Mammalian retinas receive input from the posterior hypothalamus, and
the neurotransmitter in this pathway is histamine. To determine whether
histamine influences ganglion cells, we analyzed the effects of
histamine on their maintained and light-evoked activity in
vitro. In monkeys, histamine increased the maintained firing rate
in 42% of ganglion cells, decreased it in 38%, and had no effect in
20%. When histamine and the HR3 agonist, methylhistamine, were applied
to the same cells in succession, their effects were sometimes
different, a finding suggesting that at least one other histamine
receptor is present. In addition, the responses of some ganglion cells
to full-field light stimuli were decreased by histamine and
methylhistamine. In rats, the effects of histamine were somewhat
different.
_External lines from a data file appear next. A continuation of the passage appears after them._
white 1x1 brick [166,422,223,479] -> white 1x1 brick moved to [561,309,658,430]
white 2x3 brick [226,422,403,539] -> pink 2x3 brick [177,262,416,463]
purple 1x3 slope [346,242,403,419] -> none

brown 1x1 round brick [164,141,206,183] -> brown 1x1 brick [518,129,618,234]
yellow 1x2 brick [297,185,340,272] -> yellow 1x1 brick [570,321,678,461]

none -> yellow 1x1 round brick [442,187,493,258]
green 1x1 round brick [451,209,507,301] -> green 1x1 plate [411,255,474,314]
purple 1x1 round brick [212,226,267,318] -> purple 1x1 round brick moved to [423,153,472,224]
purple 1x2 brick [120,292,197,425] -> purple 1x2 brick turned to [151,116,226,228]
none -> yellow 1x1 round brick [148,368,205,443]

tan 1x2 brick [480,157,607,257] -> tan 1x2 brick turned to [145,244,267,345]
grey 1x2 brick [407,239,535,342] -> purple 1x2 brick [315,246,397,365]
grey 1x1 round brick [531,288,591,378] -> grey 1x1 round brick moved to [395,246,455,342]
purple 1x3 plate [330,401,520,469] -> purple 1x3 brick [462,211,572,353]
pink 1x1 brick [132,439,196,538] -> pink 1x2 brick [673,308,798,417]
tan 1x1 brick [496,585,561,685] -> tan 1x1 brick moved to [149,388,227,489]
Histamine increased the maintained firing rate of 82% of
ganglion cells. Methylhistamine and the HR2 agonist, dimaprit, had the
same effects as histamine. In some cells, histamine increased the light
responses, but in others it decreased them. Histamine had no effect on
ganglion cells in either species when synaptic transmission was blocked
by low Ca2+/high Mg2+ Ames medium. Thus, the
major effects of histamine were on the maintained activity of retinal
ganglion cells. In both rats and monkeys, 80% or more of the ganglion
cells were affected by histamine, and these responses were mediated by
at least two of the histamine receptor subtypes.